Each record that follows must be printed exactly as given.
=== Material provided ===
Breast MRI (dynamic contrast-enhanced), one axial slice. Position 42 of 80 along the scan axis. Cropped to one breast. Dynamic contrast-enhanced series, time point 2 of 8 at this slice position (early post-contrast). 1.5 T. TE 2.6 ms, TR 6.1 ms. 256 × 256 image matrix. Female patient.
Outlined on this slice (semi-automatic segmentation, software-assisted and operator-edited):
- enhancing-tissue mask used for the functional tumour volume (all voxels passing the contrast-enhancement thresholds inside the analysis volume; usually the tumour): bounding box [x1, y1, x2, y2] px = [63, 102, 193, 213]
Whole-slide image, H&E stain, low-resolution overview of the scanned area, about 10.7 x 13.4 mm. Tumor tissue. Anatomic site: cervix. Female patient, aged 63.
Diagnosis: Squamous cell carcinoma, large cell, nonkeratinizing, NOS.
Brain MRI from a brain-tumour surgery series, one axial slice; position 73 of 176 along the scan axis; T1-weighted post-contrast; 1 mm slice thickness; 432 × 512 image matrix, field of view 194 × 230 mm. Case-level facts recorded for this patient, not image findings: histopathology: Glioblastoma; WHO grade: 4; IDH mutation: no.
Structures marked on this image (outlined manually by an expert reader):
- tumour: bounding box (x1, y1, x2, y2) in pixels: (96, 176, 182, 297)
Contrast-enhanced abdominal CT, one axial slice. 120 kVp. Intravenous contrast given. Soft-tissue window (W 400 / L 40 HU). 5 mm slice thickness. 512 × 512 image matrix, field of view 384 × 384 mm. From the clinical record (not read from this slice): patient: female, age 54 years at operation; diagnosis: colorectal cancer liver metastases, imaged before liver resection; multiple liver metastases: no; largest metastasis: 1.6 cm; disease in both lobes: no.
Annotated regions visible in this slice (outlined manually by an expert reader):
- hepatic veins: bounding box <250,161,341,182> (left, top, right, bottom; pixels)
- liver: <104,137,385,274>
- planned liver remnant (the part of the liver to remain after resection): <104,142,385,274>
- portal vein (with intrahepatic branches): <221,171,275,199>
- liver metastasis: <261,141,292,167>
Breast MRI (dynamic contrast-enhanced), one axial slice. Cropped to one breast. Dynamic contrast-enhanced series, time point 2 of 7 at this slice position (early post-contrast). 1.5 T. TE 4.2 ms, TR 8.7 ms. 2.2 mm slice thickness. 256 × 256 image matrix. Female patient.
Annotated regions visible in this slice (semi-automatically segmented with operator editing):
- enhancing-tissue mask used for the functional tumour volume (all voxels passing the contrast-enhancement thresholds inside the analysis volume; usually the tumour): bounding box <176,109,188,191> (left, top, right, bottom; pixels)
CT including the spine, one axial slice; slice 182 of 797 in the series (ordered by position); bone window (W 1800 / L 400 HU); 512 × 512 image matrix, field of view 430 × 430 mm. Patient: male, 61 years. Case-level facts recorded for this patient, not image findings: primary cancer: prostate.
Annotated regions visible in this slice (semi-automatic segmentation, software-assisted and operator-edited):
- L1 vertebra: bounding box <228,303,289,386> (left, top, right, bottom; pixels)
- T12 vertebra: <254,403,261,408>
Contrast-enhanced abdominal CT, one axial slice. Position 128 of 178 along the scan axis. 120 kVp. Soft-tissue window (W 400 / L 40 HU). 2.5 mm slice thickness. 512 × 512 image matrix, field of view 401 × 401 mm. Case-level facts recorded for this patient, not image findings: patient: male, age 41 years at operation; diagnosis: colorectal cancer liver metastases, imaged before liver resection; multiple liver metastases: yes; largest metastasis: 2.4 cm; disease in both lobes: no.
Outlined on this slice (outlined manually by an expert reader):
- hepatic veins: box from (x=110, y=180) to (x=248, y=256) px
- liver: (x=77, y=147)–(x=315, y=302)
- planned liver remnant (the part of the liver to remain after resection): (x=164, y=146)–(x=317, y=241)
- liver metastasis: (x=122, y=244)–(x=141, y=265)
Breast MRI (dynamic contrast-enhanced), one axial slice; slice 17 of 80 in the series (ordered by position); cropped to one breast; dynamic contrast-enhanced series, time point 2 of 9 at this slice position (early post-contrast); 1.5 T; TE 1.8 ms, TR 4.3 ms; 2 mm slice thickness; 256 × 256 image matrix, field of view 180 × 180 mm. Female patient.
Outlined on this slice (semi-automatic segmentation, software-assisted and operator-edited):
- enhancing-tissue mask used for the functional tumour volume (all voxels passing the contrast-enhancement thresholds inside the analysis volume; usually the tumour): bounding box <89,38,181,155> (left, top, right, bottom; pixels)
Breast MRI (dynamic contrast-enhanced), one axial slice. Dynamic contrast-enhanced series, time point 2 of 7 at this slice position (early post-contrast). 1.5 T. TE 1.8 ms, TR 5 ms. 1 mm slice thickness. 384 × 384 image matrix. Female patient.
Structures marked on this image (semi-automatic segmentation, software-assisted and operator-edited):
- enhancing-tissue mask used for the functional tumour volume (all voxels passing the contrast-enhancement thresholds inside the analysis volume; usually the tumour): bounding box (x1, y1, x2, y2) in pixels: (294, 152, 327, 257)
===
» **The completed task**:
Breast MRI (dynamic contrast-enhanced), one axial slice. Position 42 of 80 along the scan axis. Cropped to one breast. Dynamic contrast-enhanced series, time point 2 of 8 at this slice position (early post-contrast). 1.5 T. TE 2.6 ms, TR 6.1 ms. 256 × 256 image matrix. Female patient.
Outlined on this slice (semi-automatic segmentation, software-assisted and operator-edited):
- enhancing-tissue mask used for the functional tumour volume (all voxels passing the contrast-enhancement thresholds inside the analysis volume; usually the tumour): bounding box [x1, y1, x2, y2] px = [63, 102, 193, 213]
Whole-slide image, H&E stain, low-resolution overview of the scanned area, about 10.7 x 13.4 mm. Tumor tissue. Anatomic site: cervix. Female patient, aged 63.
Diagnosis: Squamous cell carcinoma, large cell, nonkeratinizing, NOS.
Brain MRI from a brain-tumour surgery series, one axial slice; position 73 of 176 along the scan axis; T1-weighted post-contrast; 1 mm slice thickness; 432 × 512 image matrix, field of view 194 × 230 mm. Case-level facts recorded for this patient, not image findings: histopathology: Glioblastoma; WHO grade: 4; IDH mutation: no.
Structures marked on this image (outlined manually by an expert reader):
- tumour: bounding box (x1, y1, x2, y2) in pixels: (96, 176, 182, 297)
Contrast-enhanced abdominal CT, one axial slice. 120 kVp. Intravenous contrast given. Soft-tissue window (W 400 / L 40 HU). 5 mm slice thickness. 512 × 512 image matrix, field of view 384 × 384 mm. From the clinical record (not read from this slice): patient: female, age 54 years at operation; diagnosis: colorectal cancer liver metastases, imaged before liver resection; multiple liver metastases: no; largest metastasis: 1.6 cm; disease in both lobes: no.
Annotated regions visible in this slice (outlined manually by an expert reader):
- hepatic veins: bounding box <250,161,341,182> (left, top, right, bottom; pixels)
- liver: <104,137,385,274>
- planned liver remnant (the part of the liver to remain after resection): <104,142,385,274>
- portal vein (with intrahepatic branches): <221,171,275,199>
- liver metastasis: <261,141,292,167>
Breast MRI (dynamic contrast-enhanced), one axial slice. Cropped to one breast. Dynamic contrast-enhanced series, time point 2 of 7 at this slice position (early post-contrast). 1.5 T. TE 4.2 ms, TR 8.7 ms. 2.2 mm slice thickness. 256 × 256 image matrix. Female patient.
Annotated regions visible in this slice (semi-automatically segmented with operator editing):
- enhancing-tissue mask used for the functional tumour volume (all voxels passing the contrast-enhancement thresholds inside the analysis volume; usually the tumour): bounding box <176,109,188,191> (left, top, right, bottom; pixels)
CT including the spine, one axial slice; slice 182 of 797 in the series (ordered by position); bone window (W 1800 / L 400 HU); 512 × 512 image matrix, field of view 430 × 430 mm. Patient: male, 61 years. Case-level facts recorded for this patient, not image findings: primary cancer: prostate.
Annotated regions visible in this slice (semi-automatic segmentation, software-assisted and operator-edited):
- L1 vertebra: bounding box <228,303,289,386> (left, top, right, bottom; pixels)
- T12 vertebra: <254,403,261,408>
Contrast-enhanced abdominal CT, one axial slice. Position 128 of 178 along the scan axis. 120 kVp. Soft-tissue window (W 400 / L 40 HU). 2.5 mm slice thickness. 512 × 512 image matrix, field of view 401 × 401 mm. Case-level facts recorded for this patient, not image findings: patient: male, age 41 years at operation; diagnosis: colorectal cancer liver metastases, imaged before liver resection; multiple liver metastases: yes; largest metastasis: 2.4 cm; disease in both lobes: no.
Outlined on this slice (outlined manually by an expert reader):
- hepatic veins: box from (x=110, y=180) to (x=248, y=256) px
- liver: (x=77, y=147)–(x=315, y=302)
- planned liver remnant (the part of the liver to remain after resection): (x=164, y=146)–(x=317, y=241)
- liver metastasis: (x=122, y=244)–(x=141, y=265)
Breast MRI (dynamic contrast-enhanced), one axial slice; slice 17 of 80 in the series (ordered by position); cropped to one breast; dynamic contrast-enhanced series, time point 2 of 9 at this slice position (early post-contrast); 1.5 T; TE 1.8 ms, TR 4.3 ms; 2 mm slice thickness; 256 × 256 image matrix, field of view 180 × 180 mm. Female patient.
Outlined on this slice (semi-automatic segmentation, software-assisted and operator-edited):
- enhancing-tissue mask used for the functional tumour volume (all voxels passing the contrast-enhancement thresholds inside the analysis volume; usually the tumour): bounding box <89,38,181,155> (left, top, right, bottom; pixels)
Breast MRI (dynamic contrast-enhanced), one axial slice. Dynamic contrast-enhanced series, time point 2 of 7 at this slice position (early post-contrast). 1.5 T. TE 1.8 ms, TR 5 ms. 1 mm slice thickness. 384 × 384 image matrix. Female patient.
Structures marked on this image (semi-automatic segmentation, software-assisted and operator-edited):
- enhancing-tissue mask used for the functional tumour volume (all voxels passing the contrast-enhancement thresholds inside the analysis volume; usually the tumour): bounding box (x1, y1, x2, y2) in pixels: (294, 152, 327, 257)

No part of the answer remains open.